C’est l’année dernière que le maire socialiste de Rouen (Seine-Maritime) a pris la décision de déboulonner la statue équestre de Napoléon Ier qui trônait depuis plus d’un siècle sur la place de l’Hôtel de ville. Souhaitant installer sur le socle impérial vacant, une œuvre réalisée en hommage à l’avocate féministe Gisèle Halimi, Nicolas Mayer-Rossignol a provoqué malgré lui un vif débat local et national, contraignant sa municipalité à demander l’avis des habitants de cette capitale normande. Le 6 décembre dernier, le résultat n’a pas été à la hauteur de ses espérances.
C’est un symbole de Rouen. Représentant l’empereur Napoléon Ier en train de saluer sur son pur-sang arabe cabré, cette statue équestre réalisée en 1865 par l’artiste-marquis Vital Gabriel Dubray, grâce à une souscription départementale, avait réussi l’exploit d’échapper à une fonte sous l’Occupation allemande. Au-delà du symbole, elle rappelait aux rouennais que l’empire avait été synonyme de prospérité industrielle et le début d’une « ère nouvelle » pour cette ville marquée par ses nombreuses maisons en colombage. Très attachés à leur statue, la décision de Nicolas Mayer-Rossignol de la remplacer par une œuvre représentant l’avocate féministe Gisèle Halimi a suscité une véritable indignation chez ses administrés dont certains y ont vu une remise en cause volontaire de l’histoire de Rouen au nom du « politiquement correct » et du tout « wokisme ». Se défendant de vouloir la « supprimer », l’élu socialiste s’était justifié en expliquant qu’il ne « voyait pas pourquoi les lieux les plus visibles et les plus symboliques tels la place l’Hôtel de ville devaient être réservés (uniquement) à des hommes ». Dans la foulée, afin de calmer les esprits les plus passionnés, il avait prétexté que la statue était en cours de restauration (une fissure ayant été découverte sur une des jambes de l’étalon) tout en se félicitant du débat qu’il avait ouvert.
Bonapartistes et opposition municipale dénoncent une opération idéologique
En pleine commémoration sur le bicentenaire de la mort de l’empereur Napoléon, nostalgiques du Premier empire et bonapartistes avertis avaient crié « haro » sur le maire, rejoint par une opposition républicaine hésitant entre « consternation ou affliction ». Une pétition contre tout déplacement de la statue avait même recueilli plus de 20000 signatures et l’historien Thierry Lentz, n’avait pas hésité à évoquer une tentative de « destruction mémorielle » de la part de la municipalité. « Quoiqu’en disent les autorités locales, il y a dans cette opération une volonté idéologique, entre le rejet d’une histoire que par ailleurs ils connaissent mal et la tentation d’une postmodernité importée des États-Unis.
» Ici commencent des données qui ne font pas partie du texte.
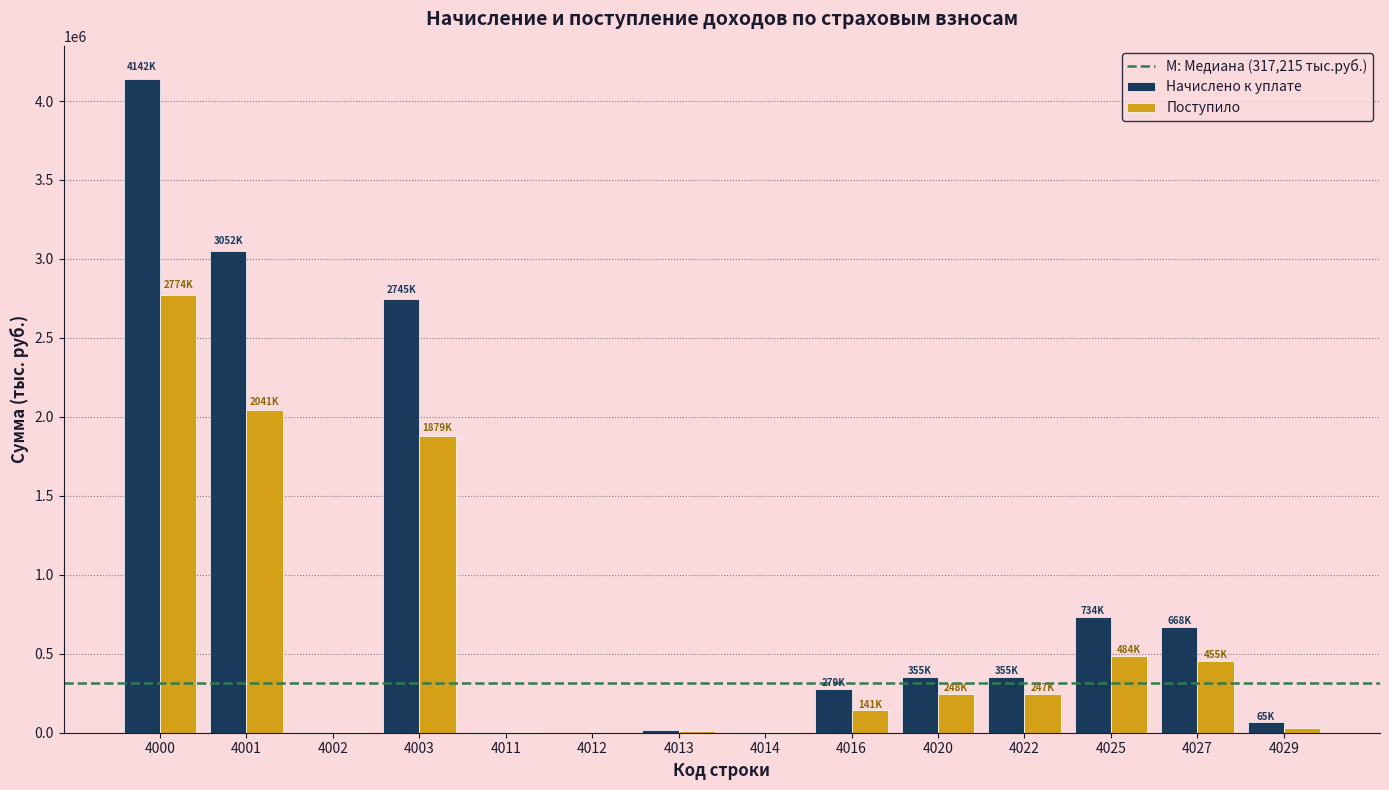

Between 4002 and 4022, which series saw the biggest shift?

Начислено к уплате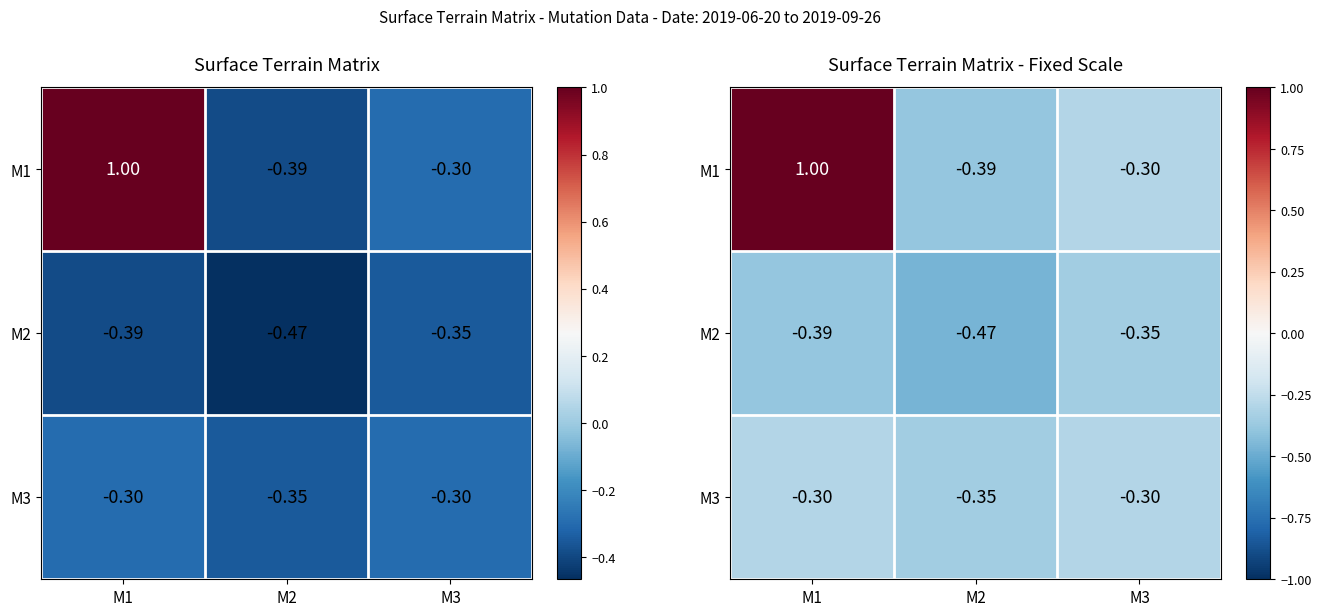

True or false: M3 has a value of -0.3 at M1.

True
Ils sont sur ce point minoritaires mais, malgré l’abstention massive qui a favorisé leur avènement, peuvent désormais se parer de la légitimité électorale » avait d’ailleurs surenchéri ce spécialiste dans « Valeurs Actuelles ». Acculé par cette polémique devenue nationale, accusant une « récupération par les milieux d’extrême-droite », Nicolas Mayer-Rossignol avait fini par proposer une consultation locale afin que les habitants se prononcent sur la pertinence de sa décision.
4080 personnes âgés de plus de 16 ans ont pris part à cette concertation ouverte sur trois jours. A plus de 68%, ils ont rejeté la proposition du maire. Parmi les questions posées, la plupart n’étant pas en relation avec le sujet principal, 64% des votants se sont aussi prononcés pour l’installation d’une plaque explicative permettant de recontextualiser la statue dans « son contexte historique et politique ». Le maire socialiste a rapidement publié un communiqué peu de temps après la parution des résultats. « Conformément à nos engagements, nous suivrons les avis exprimés par les Rouennaises et les Rouennais (…) sur la statue de Napoléon, son retour sur la place ainsi que des aménagements temporaires le temps de sa restauration » a déclaré Nicolas Mayer-Rossignol, porte-parole d’Anne Hidalgo, maire de Paris et candidate à la prochaine présidentielle, qui n’est désormais pas prêt d’oublier ce Waterloo municipal.